Supply additional env vars at the command line with --env NAME=VALUE. This can be used to override defaults. The following environment variables are set by default in the container:

Base environment:

  • HOME – set to /home/devuser

  • USER, LOGNAME, USERNAME – set to devuser

  • TOOL – the subcommand being run (e.g., codex, claude, pi); this is only used for information

  • HOST_MOUNT_DIR – the current working directory on the host

  • PATH – constructed from the base Ubuntu PATH plus /home/devuser/.local/bin, with optional prepends from --conda-env or --path-prepend

Tool-specific inherited variables:

  • For claude and shell: All host environment variables starting with CLAUDE_CODE or ANTHROPIC_

  • For pi and shell: All host environment variables starting with PI_

  • For claude, pi, and shell: When Bedrock is enabled (via CLAUDE_CODE_USE_BEDROCK=1 or PI_USE_BEDROCK=1): Host environment variables starting with AWS_. If AWS_PROFILE is set or the automatic llm-export profile is in use, launcher omits host session-key variables such as AWS_ACCESS_KEY_ID and AWS_SESSION_TOKEN so the credential_process in ~/.aws/config remains authoritative.

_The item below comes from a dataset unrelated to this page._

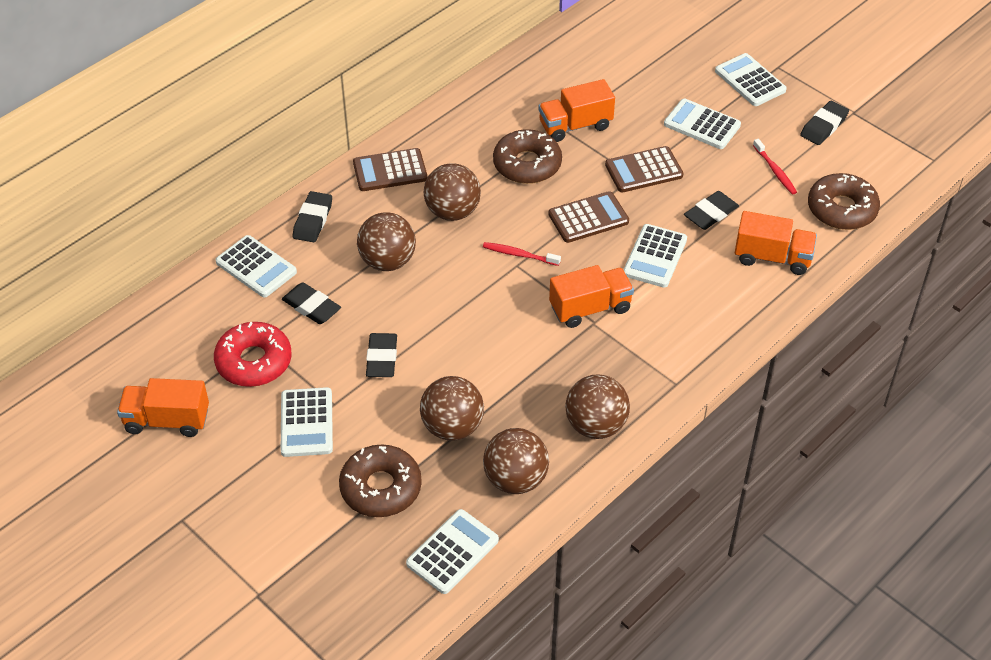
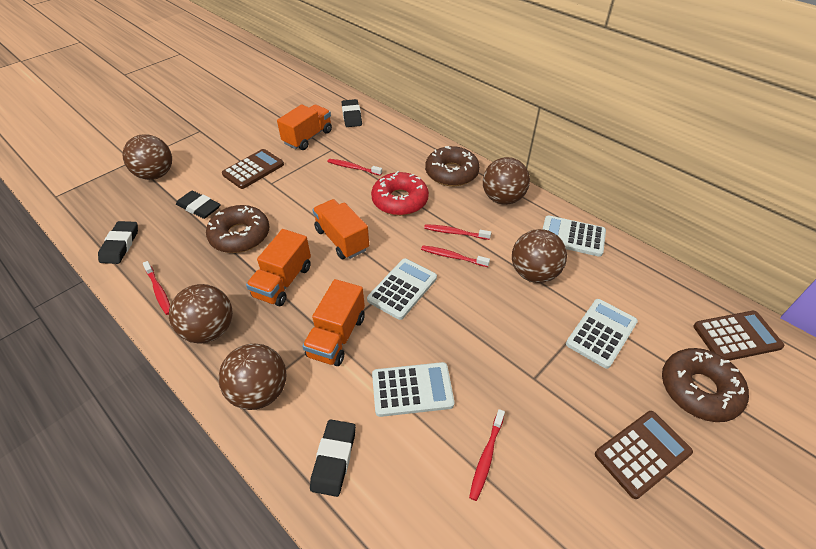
black eraser: [282,282,341,324] [293,191,332,242] [366,333,397,377] [684,191,739,230] [800,101,849,145] = 5 -> [98,221,138,264] [176,191,221,219] [310,419,356,497] [342,99,362,127] = 4
red toothbrush: [483,242,561,266] [753,139,797,195] = 2 -> [143,261,170,315] [328,159,382,176] [421,245,490,267] [424,224,491,240] [469,409,505,501] = 5
white calculator: [215,235,297,297] [281,387,333,457] [406,509,499,594] [623,224,687,288] [664,99,741,149] [715,53,787,106] = 6 -> [367,258,437,320] [372,362,454,417] [543,215,606,257] [566,299,638,369] = 4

Certificate variables (when --certs is provided):

When --certs (or LLM_DEVCONTAINER_CERTS) is provided (see Enterprise TLS certificates), that file is mounted into the container at /tmp/llm-devcontainer-cert.pem and the following env vars are set, pointing to that path:

  • SSL_CERT_FILE

  • GIT_SSL_CAINFO

  • AWS_CA_BUNDLE

  • REQUESTS_CA_BUNDLE

  • NODE_EXTRA_CA_CERTS

  • CURL_CA_BUNDLE

build.py

Builds the local Podman image.

  • Builds a Podman image from this repo’s Dockerfile

  • Supports --no-cache, --dry-run, --image-name, --arch, and --certs

./build.py
./build.py --no-cache

See Developers. Image maintainers should keep a full checkout and run ./build.py from the repo root.